● **ASSIGNMENT**
Restate word for word the section of the entries that opens at the line containing "BOND HELD BY BANKS | |" and closes at the line containing "European Journal of Legal Education 13", both lines kept, pictures dropped.
BEGIN DATA SECTION
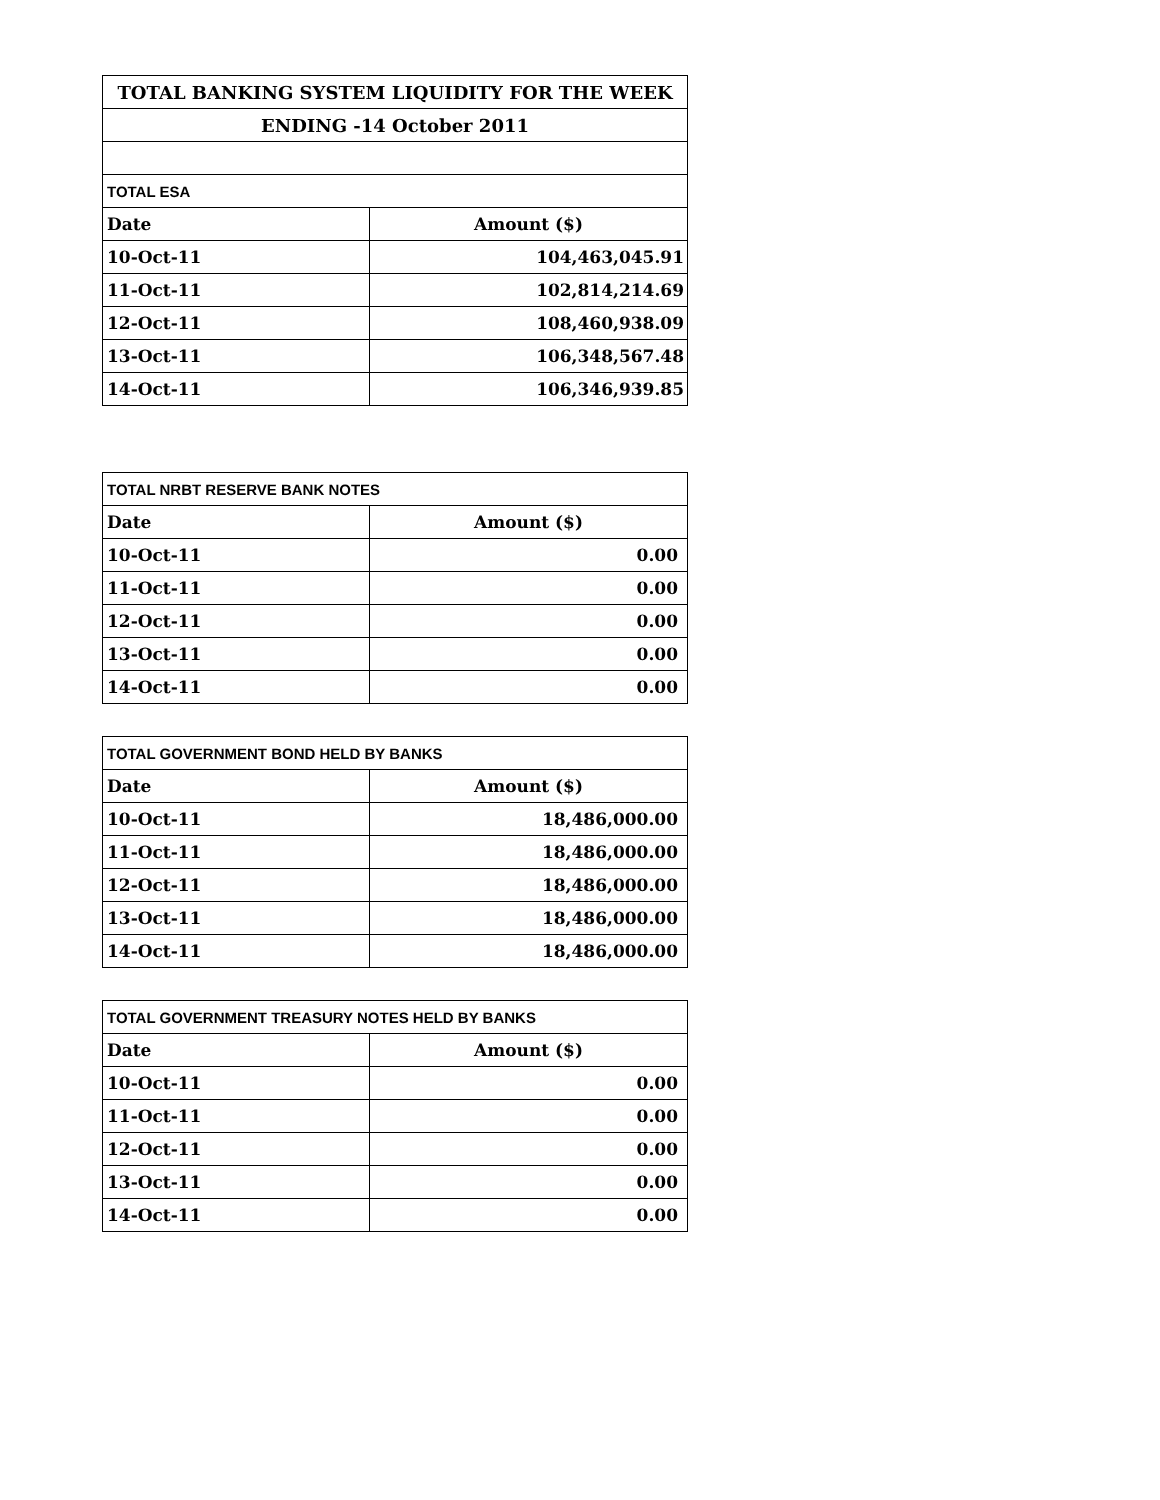| TOTAL BANKING SYSTEM LIQUIDITY FOR THE WEEK | |
| ENDING -14 October 2011 | |
| TOTAL ESA | |
| Date | Amount ($) |
| 10-Oct-11 | 104,463,045.91 |
| 11-Oct-11 | 102,814,214.69 |
| 12-Oct-11 | 108,460,938.09 |
| 13-Oct-11 | 106,348,567.48 |
| 14-Oct-11 | 106,346,939.85 |
| TOTAL NRBT RESERVE BANK NOTES | |
| Date | Amount ($) |
| 10-Oct-11 | 0.00 |
| 11-Oct-11 | 0.00 |
| 12-Oct-11 | 0.00 |
| 13-Oct-11 | 0.00 |
| 14-Oct-11 | 0.00 |
| TOTAL GOVERNMENT BOND HELD BY BANKS | |
| Date | Amount ($) |
| 10-Oct-11 | 18,486,000.00 |
| 11-Oct-11 | 18,486,000.00 |
| 12-Oct-11 | 18,486,000.00 |
| 13-Oct-11 | 18,486,000.00 |
| 14-Oct-11 | 18,486,000.00 |
| TOTAL GOVERNMENT TREASURY NOTES HELD BY BANKS | |
| Date | Amount ($) |
| 10-Oct-11 | 0.00 |
| 11-Oct-11 | 0.00 |
| 12-Oct-11 | 0.00 |
| 13-Oct-11 | 0.00 |
| 14-Oct-11 | 0.00 |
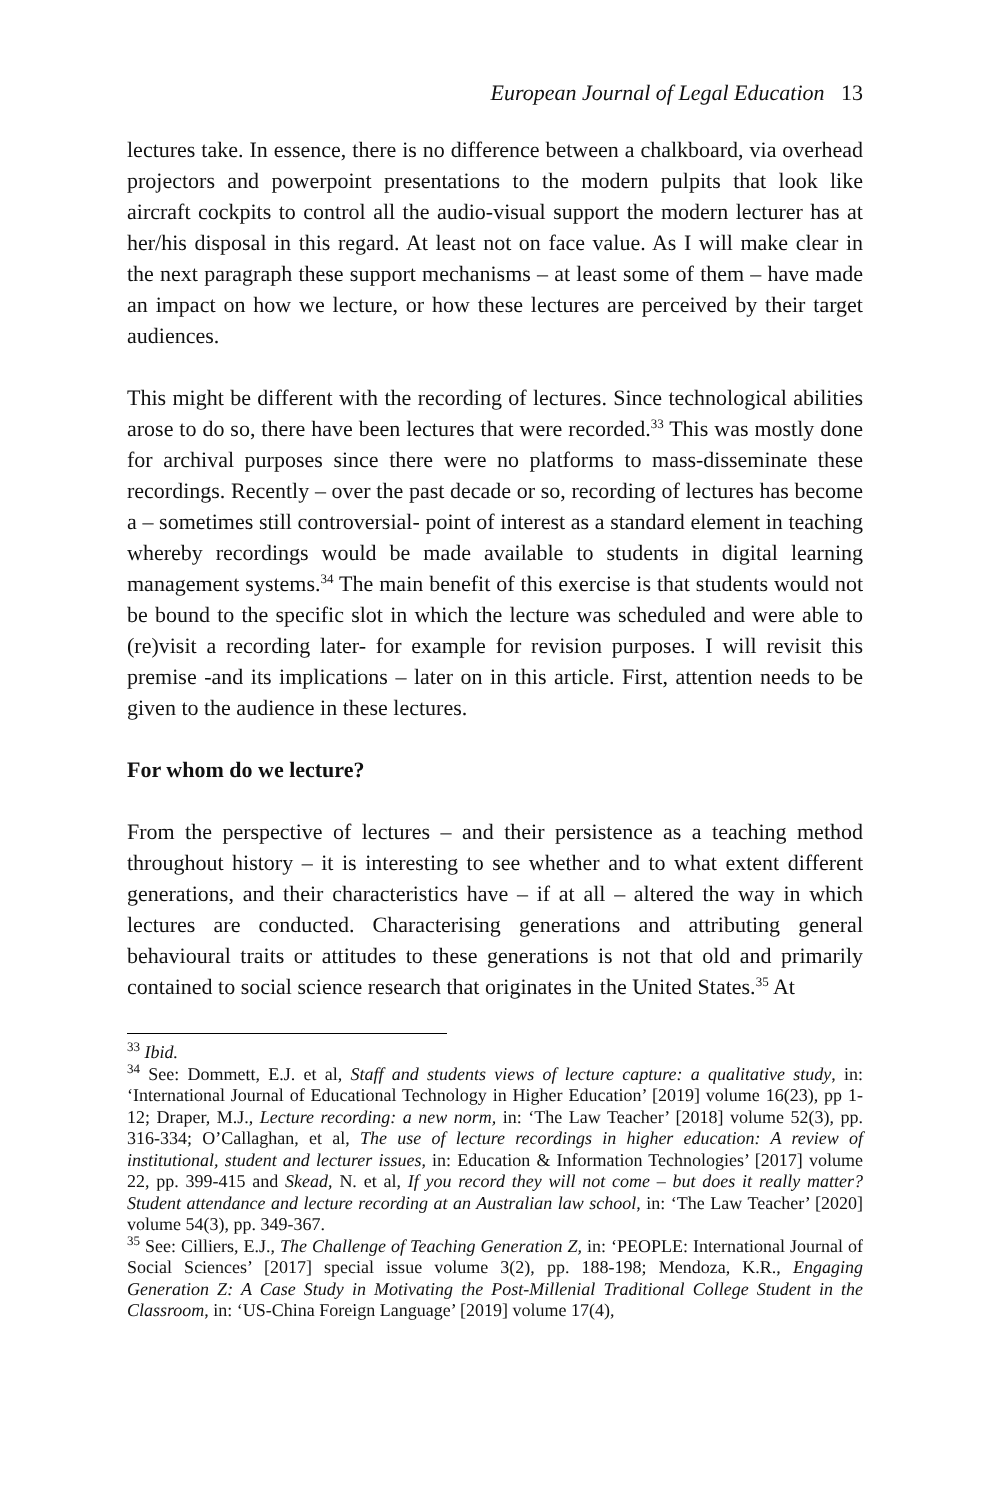European Journal of Legal Education 13
lectures take. In essence, there is no difference between a chalkboard, via overhead projectors and powerpoint presentations to the modern pulpits that look like aircraft cockpits to control all the audio-visual support the modern lecturer has at her/his disposal in this regard. At least not on face value. As I will make clear in the next paragraph these support mechanisms – at least some of them – have made an impact on how we lecture, or how these lectures are perceived by their target audiences.
This might be different with the recording of lectures. Since technological abilities arose to do so, there have been lectures that were recorded.<sup>33</sup> This was mostly done for archival purposes since there were no platforms to mass-disseminate these recordings. Recently – over the past decade or so, recording of lectures has become a – sometimes still controversial- point of interest as a standard element in teaching whereby recordings would be made available to students in digital learning management systems.<sup>34</sup> The main benefit of this exercise is that students would not be bound to the specific slot in which the lecture was scheduled and were able to (re)visit a recording later- for example for revision purposes. I will revisit this premise -and its implications – later on in this article. First, attention needs to be given to the audience in these lectures.
For whom do we lecture?
From the perspective of lectures – and their persistence as a teaching method throughout history – it is interesting to see whether and to what extent different generations, and their characteristics have – if at all – altered the way in which lectures are conducted. Characterising generations and attributing general behavioural traits or attitudes to these generations is not that old and primarily contained to social science research that originates in the United States.<sup>35</sup> At
<sup>33</sup> Ibid.
<sup>34</sup> See: Dommett, E.J. et al, Staff and students views of lecture capture: a qualitative study, in: ‘International Journal of Educational Technology in Higher Education’ [2019] volume 16(23), pp 1-12; Draper, M.J., Lecture recording: a new norm, in: ‘The Law Teacher’ [2018] volume 52(3), pp. 316-334; O’Callaghan, et al, The use of lecture recordings in higher education: A review of institutional, student and lecturer issues, in: Education & Information Technologies’ [2017] volume 22, pp. 399-415 and Skead, N. et al, If you record they will not come – but does it really matter? Student attendance and lecture recording at an Australian law school, in: ‘The Law Teacher’ [2020] volume 54(3), pp. 349-367.
<sup>35</sup> See: Cilliers, E.J., The Challenge of Teaching Generation Z, in: ‘PEOPLE: International Journal of Social Sciences’ [2017] special issue volume 3(2), pp. 188-198; Mendoza, K.R., Engaging Generation Z: A Case Study in Motivating the Post-Millenial Traditional College Student in the Classroom, in: ‘US-China Foreign Language’ [2019] volume 17(4),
END DATA SECTION
● **RESULT OF THE EXERCISE**
| TOTAL GOVERNMENT BOND HELD BY BANKS | |
| Date | Amount ($) |
| 10-Oct-11 | 18,486,000.00 |
| 11-Oct-11 | 18,486,000.00 |
| 12-Oct-11 | 18,486,000.00 |
| 13-Oct-11 | 18,486,000.00 |
| 14-Oct-11 | 18,486,000.00 |
| TOTAL GOVERNMENT TREASURY NOTES HELD BY BANKS | |
| Date | Amount ($) |
| 10-Oct-11 | 0.00 |
| 11-Oct-11 | 0.00 |
| 12-Oct-11 | 0.00 |
| 13-Oct-11 | 0.00 |
| 14-Oct-11 | 0.00 |
European Journal of Legal Education 13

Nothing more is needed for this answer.